Ce mouvement relève d'un choc de volatilité et de liquidité, amplifié par des mécanismes techniques, bien plus que d’un changement de régime monétaire. 

Le catalyseur : la Fed, encore et toujours

Le déclencheur immédiat est politique : la nomination par Donald Trump de Kevin Warsh comme candidat à la présidence de la Réserve fédérale. Warsh est perçu comme partisan d’une doctrine plus stricte : discipline monétaire, contrôle du bilan, réforme institutionnelle. La réaction des marchés a été quasi mécanique : hausse modérée du USD, repli de l’or et du bitcoin, et réévaluation du risque de taux. Mais ce réflexe de marché ne doit pas être surinterprété. D'abord, la baisse s’inscrit malgré tout dans une année encore largement positive : l'or progresse toujours de 10% depuis le début de l'année. Ensuite, les anticipations de politique monétaire ne se sont pas durcies : les marchés intègrent encore environ 53 points de base de baisse de taux d’ici fin 2026, et même un léger supplément d’assouplissement (environ 5 points de base) a été ajouté après l'annonce. Autrement dit : l’événement a choqué le prix, pas la trajectoire macro.

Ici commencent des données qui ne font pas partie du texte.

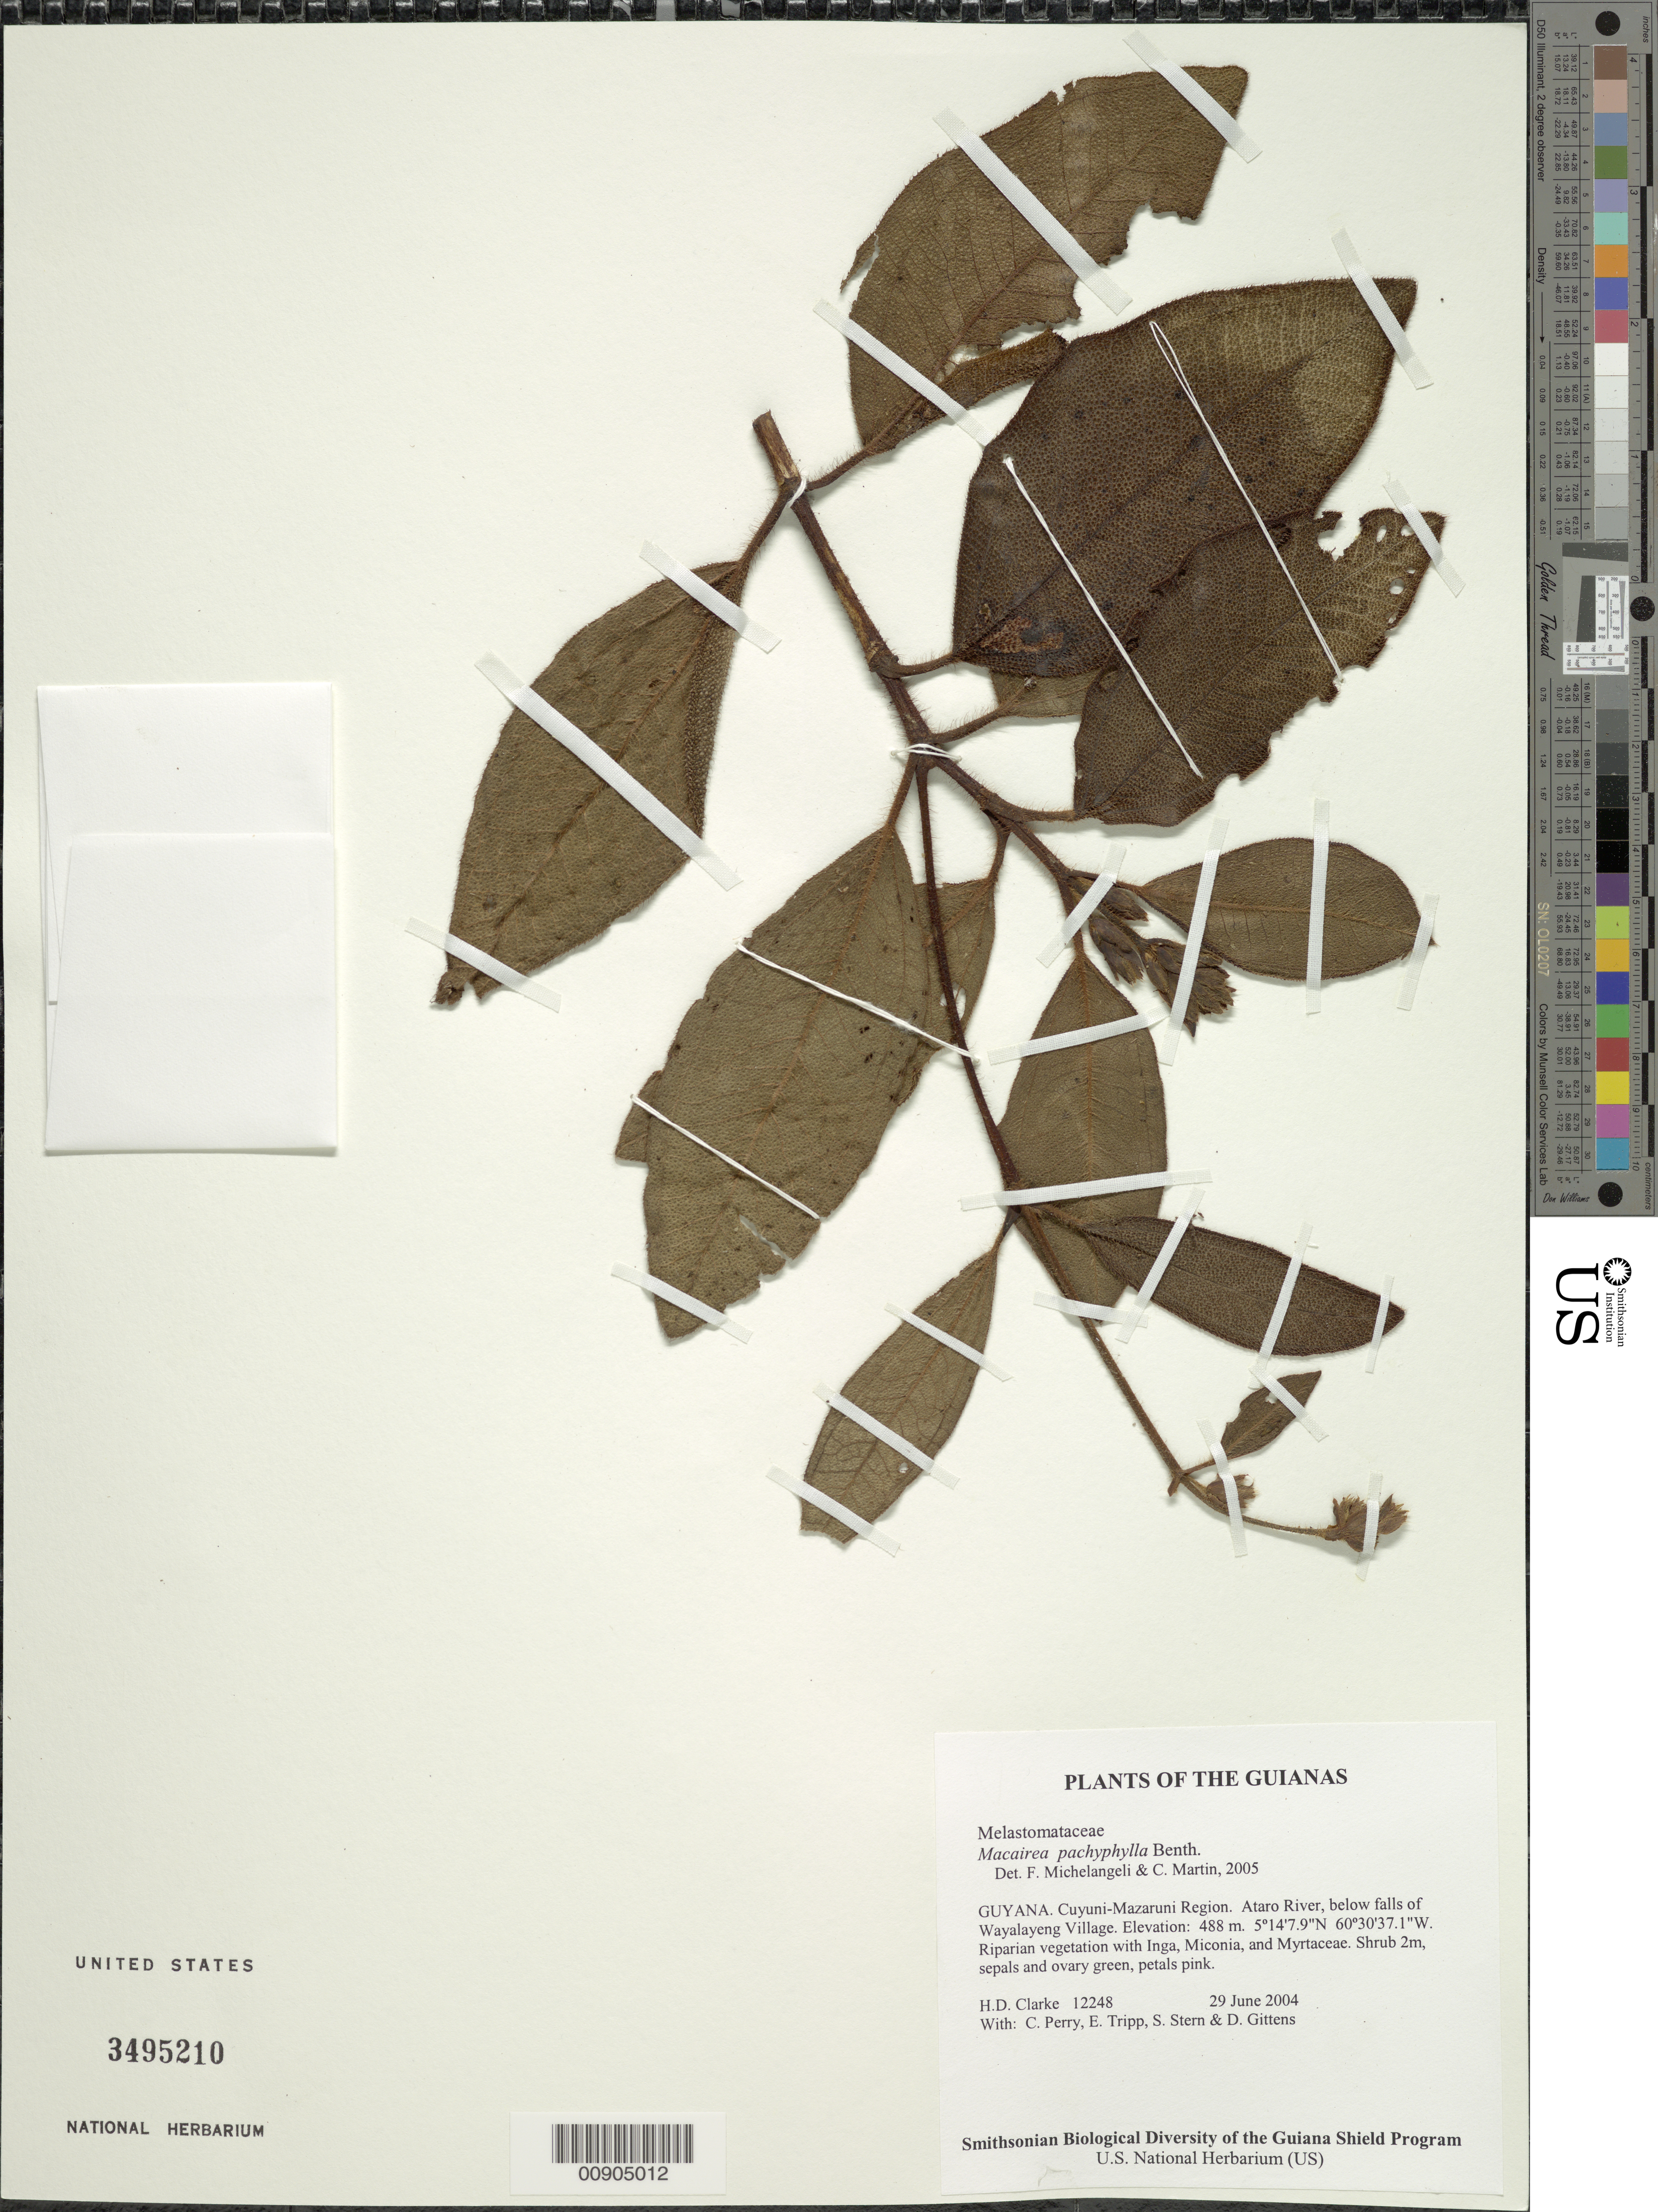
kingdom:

Les vraies causes : prise de profits, liquidité, appels de marge

Comme souvent lors des phases d’excès, plusieurs forces se sont combinées. D'une part, des prises de bénéfices après des sommets historiques. D'autre part, une liquidité plus fragile sur les marchés à terme. Enfin, un facteur déterminant : les appels de marge et la hausse des exigences de couverture. Le CME Group a relevé les marges sur les contrats futures or sur le COMEX de 6% à 8% après les turbulences récentes. Ce type d’ajustement n'est pas neutre : il réduit mécaniquement le levier disponible, force des liquidations et alimente des ventes non discrétionnaires. C’est un mécanisme auto-entretenu de court terme, qui peut provoquer des mouvements disproportionnés par rapport aux fondamentaux. 

Les leçons de l'histoire : les marchés haussiers de l'or ne meurent pas d'une correction

Les cycles passés offrent un repère précieux. Les grands marchés haussiers de l'or ne s’achèvent pas parce que la peur retombe ou parce que les prix deviennent trop élevés. Ils prennent fin lorsque la banque centrale restaure pleinement sa crédibilité et installe un nouveau régime monétaire. Deux fins de cycle emblématiques illustrent ce point. En 1980, la rupture est venue du choc Volcker : resserrement agressif, envolée des taux réels, baisse des anticipations d’inflation, et appréciation durable du USD. En 2013, la dynamique s’est inversée lorsque la Fed a convaincu qu’elle pouvait retirer l’assouplissement quantitatif sans provoquer de crise : les taux réels ont cessé de baisser et la confiance dans la normalisation a détruit la prime de couverture. À l'inverse, des corrections intermédiaires ont déjà jalonné les grands cycles. En 1974, l’or a reculé avec la hausse des taux réels, avant de repartir violemment à la hausse entre 1976 et 1980 lorsque l’inflation et le doute sur la politique monétaire ont ressurgi. Même logique en 2020 : pause puis repli lorsque le stress COVID s'est temporairement dissipé, avant reprise en 2024 car les causes profondes (dette, contraintes de politique économique, crédibilité fragile) demeuraient. 

Où en sommes-nous aujourd’hui ? 

La configuration actuelle ressemble davantage à une phase intermédiaire avancée qu’à une fin de cycle : progression structurelle, nouveaux sommets, mais avec des décrochages réguliers de 5-8%. Et surtout, les conditions qui signent historiquement l'arrêt d’un bull market ne sont pas réunies : pas de hausse durable des taux réels, pas de USD structurellement renforcé, pas de détente géopolitique franche, pas de crédibilité monétaire pleinement restaurée. Ici, Warsh n'a pas (à ce stade) le capital de crédibilité ni la capacité politique d’imposer une rupture brutale. De surcroît, toute inflexion de régime suppose un consensus au sein de la Fed, dans un contexte où le quantitative tightening doit s’arrêter officiellement le 1er décembre 2025. 

Consolider, puis viser plus haut ? 

L'or a corrigé et pourrait stagner à court terme en raison de la digestion du choc de volatilité et des ajustements de marge. Mais au-delà, le potentiel haussier demeure. La demande observée et relayée par le World Gold Council me conforte dans cette optique. Ainsi, l'or doit être considéré non plus comme un investissement "momentum", mais comme une couverture stratégique de long terme. Une allocation de portefeuille apparaît toujours intéressante pour les investisseurs ayant une affinité structurelle avec le métal. Le marché vient de rappeler que l'or, en dépit du fait qu'il peut être considéré comme une assurance, n'est pas un actif sans risque pour autant.